▶ **RECORDS SUPPLIED**:

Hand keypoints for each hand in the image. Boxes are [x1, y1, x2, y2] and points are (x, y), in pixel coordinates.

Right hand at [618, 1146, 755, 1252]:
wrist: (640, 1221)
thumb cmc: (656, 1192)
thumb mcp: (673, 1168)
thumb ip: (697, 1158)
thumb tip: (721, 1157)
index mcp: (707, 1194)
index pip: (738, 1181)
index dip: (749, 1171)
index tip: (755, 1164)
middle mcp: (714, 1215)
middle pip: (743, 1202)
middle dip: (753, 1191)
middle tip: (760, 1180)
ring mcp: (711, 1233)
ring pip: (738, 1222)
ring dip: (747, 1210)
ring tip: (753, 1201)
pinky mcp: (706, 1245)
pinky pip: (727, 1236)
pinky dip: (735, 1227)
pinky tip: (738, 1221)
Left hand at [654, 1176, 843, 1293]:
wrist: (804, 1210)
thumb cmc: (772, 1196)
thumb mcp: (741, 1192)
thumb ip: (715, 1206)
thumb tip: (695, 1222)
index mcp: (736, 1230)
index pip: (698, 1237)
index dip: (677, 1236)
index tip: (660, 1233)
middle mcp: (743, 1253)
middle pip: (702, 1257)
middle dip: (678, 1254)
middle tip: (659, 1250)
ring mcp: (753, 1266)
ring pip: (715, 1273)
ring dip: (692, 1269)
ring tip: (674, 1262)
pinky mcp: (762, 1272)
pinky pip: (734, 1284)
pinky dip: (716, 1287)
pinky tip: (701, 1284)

▶ **TASK PROMPT**: Each entry above is to be copied out exactly.

▶ **EXPECTED ANSWER**:
Hand keypoints for each hand in the image. Boxes are [x1, y1, x2, y2] and points are (x, y), in pixel coordinates.

Right hand at [618, 1146, 755, 1252]:
wrist: (640, 1221)
thumb cmc: (656, 1192)
thumb mcp: (673, 1168)
thumb ip: (697, 1158)
thumb tip: (721, 1157)
index mcp: (707, 1194)
index pip: (738, 1181)
index dip: (749, 1171)
index tip: (755, 1164)
middle mcp: (714, 1215)
middle pip: (743, 1202)
middle dip: (753, 1191)
middle tip: (760, 1180)
ring mcp: (711, 1233)
ring pip: (738, 1222)
ring dip: (747, 1210)
ring tip: (753, 1201)
pinky mcp: (706, 1245)
pinky pip: (727, 1236)
pinky dip: (735, 1227)
pinky tip: (738, 1221)
Left hand at [654, 1176, 843, 1293]:
wrist: (804, 1210)
thumb cmc: (772, 1196)
thumb mcp: (741, 1192)
thumb ip: (715, 1206)
thumb tip: (695, 1222)
index mcp: (736, 1230)
index pip: (698, 1237)
index dip: (677, 1236)
index tip: (660, 1233)
middle mcp: (743, 1253)
middle pip: (702, 1257)
middle dip: (678, 1254)
middle tip: (659, 1250)
ring mcp: (753, 1266)
ring pip: (715, 1273)
ring dip: (692, 1269)
ring tip: (674, 1262)
pinky mcp: (762, 1272)
pinky pip: (734, 1284)
pinky dip: (716, 1287)
pinky tip: (701, 1284)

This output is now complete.